The Taguchi based signal to noise (S/N) ratios method is an experimental design technique that is suitable for the optimization of a single response variable [
20]. In the presented study, we have focused multi-responses, and consequently, in order to deal with such a problem, the multi-objective optimization based on ratio analysis (MOORA) method is selected. This method was proposed by Brauers [
21] and can successfully deal with the complex decision-making process in the manufacturing environment [
22]. It allows us to simultaneously optimize the responses, whether their objective function is conflicting (including both maximization and minimization terms) or the same (either maximization or minimization) [
23]. According to Yusuf and Sebla [
23], MOORA is robust and straightforward compared to other multi-criteria decision-making methods (MCDM) such as technique for order of preference by similarity to ideal solution (TOPSIS), Viekriterijumsko Kompromisno Rangiranje (VIKOR), grey relational analysis and weighted principal components as these methods are complex and difficult to apply in reality. Finding the weights of criteria in MCDM is important [
24]. Various methods for weight determination are proposed and are classified into objective and subjective methods. In objective weight methods, the weights of criteria (responses) are measured based on the available data without intervention of an expert’s opinion [
24]. The well-known techniques are entropy [
25], standard deviation [
26], criteria importance through inter-criteria correlation (CRITIC) [
27], and the maximizing deviation method [
28]. In contrary, the subjective methods involve the expert’s opinion [
24]. The most common methods are the pairwise comparison method, namely the analytical hierarchy process (AHP) [
29], the swing weighting method [
30], the ranking method [
31], and the simple multi-attribute rating technique (SMART) [
32]. Weight determination using criteria importance through inter-criteria correlation (CRITIC) is effective, because it accounts for both conflict and contrast in weight determination [
27]. However the other methods such as entropy, standard deviation, mean weight and maximizing deviation method don’t take into account such information in weight determination [
24]. The subjective weight methods, such as AHP, however include expert opinions but do not incorporate the uncertainty and ambiguity of the human mind [
24]. Singarave et al., [
33] optimized the turning operation of EN25 steel using MOORA coupled with entropy. Pathapalli et al., [
34] optimized the machining parameters of an Al-6063 composite using weighted aggregated sum product assessment (WASPAS) and MOORA. They concluded that both methods yielded similar results. Majumder and Saha [
35] concluded that MOORA coupled with PCA performed better compared to TOPSIS coupled with PCA in optimizing the turning of ASTM A588 mild steel. Akkaya et al. [
36] coupled MOORA with AHP to solve the problem for the industrial engineers in selecting which sector to work in, in the future.

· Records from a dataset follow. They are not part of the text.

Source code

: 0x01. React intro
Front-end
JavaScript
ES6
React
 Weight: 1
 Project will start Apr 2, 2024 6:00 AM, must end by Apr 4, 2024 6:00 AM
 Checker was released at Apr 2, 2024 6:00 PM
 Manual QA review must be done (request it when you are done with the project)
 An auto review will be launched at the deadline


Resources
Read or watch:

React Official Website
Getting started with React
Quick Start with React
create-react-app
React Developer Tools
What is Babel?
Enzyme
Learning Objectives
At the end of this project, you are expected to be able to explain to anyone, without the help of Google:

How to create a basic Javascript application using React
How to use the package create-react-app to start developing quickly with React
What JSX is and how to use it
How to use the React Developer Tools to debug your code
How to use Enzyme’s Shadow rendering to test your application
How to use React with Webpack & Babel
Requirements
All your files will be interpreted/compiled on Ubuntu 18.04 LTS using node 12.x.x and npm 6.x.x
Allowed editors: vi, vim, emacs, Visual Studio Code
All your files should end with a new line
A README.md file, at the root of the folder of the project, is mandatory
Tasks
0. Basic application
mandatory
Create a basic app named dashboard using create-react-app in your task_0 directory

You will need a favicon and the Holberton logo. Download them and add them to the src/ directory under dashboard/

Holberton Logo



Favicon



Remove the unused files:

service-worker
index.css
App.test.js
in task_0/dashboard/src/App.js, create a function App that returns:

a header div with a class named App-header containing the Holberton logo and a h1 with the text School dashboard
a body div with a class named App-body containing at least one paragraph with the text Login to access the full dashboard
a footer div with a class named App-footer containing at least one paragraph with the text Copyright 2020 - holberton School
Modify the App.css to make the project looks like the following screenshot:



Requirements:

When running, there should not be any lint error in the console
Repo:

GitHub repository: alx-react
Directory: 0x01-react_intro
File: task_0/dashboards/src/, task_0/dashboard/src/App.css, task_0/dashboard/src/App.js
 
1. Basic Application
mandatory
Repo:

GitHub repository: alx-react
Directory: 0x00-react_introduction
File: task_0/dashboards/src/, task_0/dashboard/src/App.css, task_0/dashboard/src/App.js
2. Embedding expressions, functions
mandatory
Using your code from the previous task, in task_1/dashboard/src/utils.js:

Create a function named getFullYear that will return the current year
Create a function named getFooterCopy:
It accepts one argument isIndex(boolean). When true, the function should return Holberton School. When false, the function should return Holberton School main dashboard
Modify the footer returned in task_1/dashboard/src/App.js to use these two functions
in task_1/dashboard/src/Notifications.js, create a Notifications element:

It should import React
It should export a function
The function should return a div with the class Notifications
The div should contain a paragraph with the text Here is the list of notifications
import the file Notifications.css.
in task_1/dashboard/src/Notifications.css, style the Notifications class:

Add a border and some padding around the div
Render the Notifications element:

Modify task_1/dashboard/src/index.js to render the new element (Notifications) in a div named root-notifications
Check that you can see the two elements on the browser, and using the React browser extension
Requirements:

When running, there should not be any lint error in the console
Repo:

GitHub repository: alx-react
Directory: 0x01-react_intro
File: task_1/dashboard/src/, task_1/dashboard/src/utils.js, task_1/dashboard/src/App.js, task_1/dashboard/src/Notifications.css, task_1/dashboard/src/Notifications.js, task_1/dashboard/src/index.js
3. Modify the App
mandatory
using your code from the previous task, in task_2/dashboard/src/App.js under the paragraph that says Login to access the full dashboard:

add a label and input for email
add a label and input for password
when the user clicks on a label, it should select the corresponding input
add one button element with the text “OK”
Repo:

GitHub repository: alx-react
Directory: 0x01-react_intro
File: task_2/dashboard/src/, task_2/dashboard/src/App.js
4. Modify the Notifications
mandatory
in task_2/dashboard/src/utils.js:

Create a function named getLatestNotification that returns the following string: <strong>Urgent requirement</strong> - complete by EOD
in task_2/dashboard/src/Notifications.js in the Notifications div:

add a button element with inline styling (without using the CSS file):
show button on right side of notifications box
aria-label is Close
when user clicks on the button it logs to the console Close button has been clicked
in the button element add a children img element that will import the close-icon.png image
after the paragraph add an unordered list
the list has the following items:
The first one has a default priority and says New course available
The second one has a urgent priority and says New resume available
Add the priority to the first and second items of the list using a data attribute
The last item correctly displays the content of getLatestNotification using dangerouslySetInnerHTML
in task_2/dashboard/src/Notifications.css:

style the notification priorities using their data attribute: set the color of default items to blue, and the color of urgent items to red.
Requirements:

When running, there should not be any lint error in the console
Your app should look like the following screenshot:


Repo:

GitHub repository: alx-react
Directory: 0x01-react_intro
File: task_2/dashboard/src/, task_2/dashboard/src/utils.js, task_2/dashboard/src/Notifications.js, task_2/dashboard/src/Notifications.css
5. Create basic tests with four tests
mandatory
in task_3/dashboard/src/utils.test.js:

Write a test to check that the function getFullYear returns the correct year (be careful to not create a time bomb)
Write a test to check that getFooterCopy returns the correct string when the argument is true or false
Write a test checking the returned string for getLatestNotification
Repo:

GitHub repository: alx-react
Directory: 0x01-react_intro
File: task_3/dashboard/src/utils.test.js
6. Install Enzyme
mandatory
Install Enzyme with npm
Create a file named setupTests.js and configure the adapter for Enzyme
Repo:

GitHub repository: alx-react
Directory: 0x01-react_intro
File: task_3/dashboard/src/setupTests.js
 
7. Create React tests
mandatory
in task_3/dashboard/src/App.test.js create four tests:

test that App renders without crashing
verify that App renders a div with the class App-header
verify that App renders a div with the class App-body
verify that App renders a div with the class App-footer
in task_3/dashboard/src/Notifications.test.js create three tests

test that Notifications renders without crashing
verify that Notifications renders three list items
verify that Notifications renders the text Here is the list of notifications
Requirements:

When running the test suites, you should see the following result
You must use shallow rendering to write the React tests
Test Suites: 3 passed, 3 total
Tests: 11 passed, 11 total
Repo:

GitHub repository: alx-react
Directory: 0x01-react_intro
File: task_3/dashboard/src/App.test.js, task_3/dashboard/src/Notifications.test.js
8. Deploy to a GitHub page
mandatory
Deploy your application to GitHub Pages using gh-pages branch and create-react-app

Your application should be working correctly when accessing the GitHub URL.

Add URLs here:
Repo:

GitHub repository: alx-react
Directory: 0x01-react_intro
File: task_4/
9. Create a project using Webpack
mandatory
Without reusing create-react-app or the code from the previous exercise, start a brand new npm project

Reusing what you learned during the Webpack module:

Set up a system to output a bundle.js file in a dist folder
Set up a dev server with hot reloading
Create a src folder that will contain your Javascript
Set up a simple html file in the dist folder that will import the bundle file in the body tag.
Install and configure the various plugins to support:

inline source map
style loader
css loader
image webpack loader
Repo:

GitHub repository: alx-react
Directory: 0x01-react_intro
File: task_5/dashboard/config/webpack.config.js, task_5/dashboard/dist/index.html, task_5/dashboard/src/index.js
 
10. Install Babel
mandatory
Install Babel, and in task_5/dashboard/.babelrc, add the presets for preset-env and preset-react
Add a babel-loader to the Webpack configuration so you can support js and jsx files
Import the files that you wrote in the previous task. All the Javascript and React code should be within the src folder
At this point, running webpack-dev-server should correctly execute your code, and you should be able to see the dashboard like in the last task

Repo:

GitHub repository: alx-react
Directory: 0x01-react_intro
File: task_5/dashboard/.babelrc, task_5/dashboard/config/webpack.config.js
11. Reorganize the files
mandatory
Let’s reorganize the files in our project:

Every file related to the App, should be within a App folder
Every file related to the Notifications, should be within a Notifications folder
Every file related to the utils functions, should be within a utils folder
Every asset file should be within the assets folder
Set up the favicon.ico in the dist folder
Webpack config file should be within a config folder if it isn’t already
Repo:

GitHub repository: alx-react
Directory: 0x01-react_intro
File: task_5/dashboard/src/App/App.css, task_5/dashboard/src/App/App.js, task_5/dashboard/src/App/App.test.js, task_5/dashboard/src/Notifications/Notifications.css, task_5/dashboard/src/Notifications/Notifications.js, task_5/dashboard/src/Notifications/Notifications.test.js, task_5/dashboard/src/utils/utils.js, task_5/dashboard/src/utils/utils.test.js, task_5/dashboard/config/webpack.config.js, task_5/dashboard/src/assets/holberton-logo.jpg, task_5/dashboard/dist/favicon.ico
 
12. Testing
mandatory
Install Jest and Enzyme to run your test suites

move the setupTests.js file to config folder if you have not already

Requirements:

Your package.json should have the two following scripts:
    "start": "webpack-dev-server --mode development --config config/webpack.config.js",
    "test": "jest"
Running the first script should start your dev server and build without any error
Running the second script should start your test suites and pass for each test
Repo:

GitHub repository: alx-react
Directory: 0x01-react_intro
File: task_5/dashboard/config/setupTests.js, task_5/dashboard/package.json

The literature review presented herein shows that a limited number of research publications are available on the machining of aluminum alloys and their composite matrix under dry and MQL environments. Hence, it can be assumed that the presented research demonstrates the first comprehensive attempt to analyze and optimize the cutting forces and shape deviations of the aluminum alloy 6026-T9 under both dry and MQL environments using vegetable oil (namely olive oil). A study performed by Abas et al., [
37] on a similar type of material, focuses only on the optimization of surface roughness profile, material removal rate, and tool life under MQL and dry conditions. They concluded that under the MQL environment, the machining of such alloys performs better compared to the dry environment. However, the effect of cutting parameters on the component of cutting forces and shape deviations were not considered in their study. Therefore, in the present research, the Taguchi signal to noise ratio and analysis of variance (ANOVA) are applied to optimize the individual responses in order to achieve this aim. Further, the effect of cutting parameters on performance factors (responses) are studied by using the main effect plots. For multi-response optimization, an integrated approach is implemented by utilizing the Taguchi signal to noise ratio integrated with MOORA and CRITIC.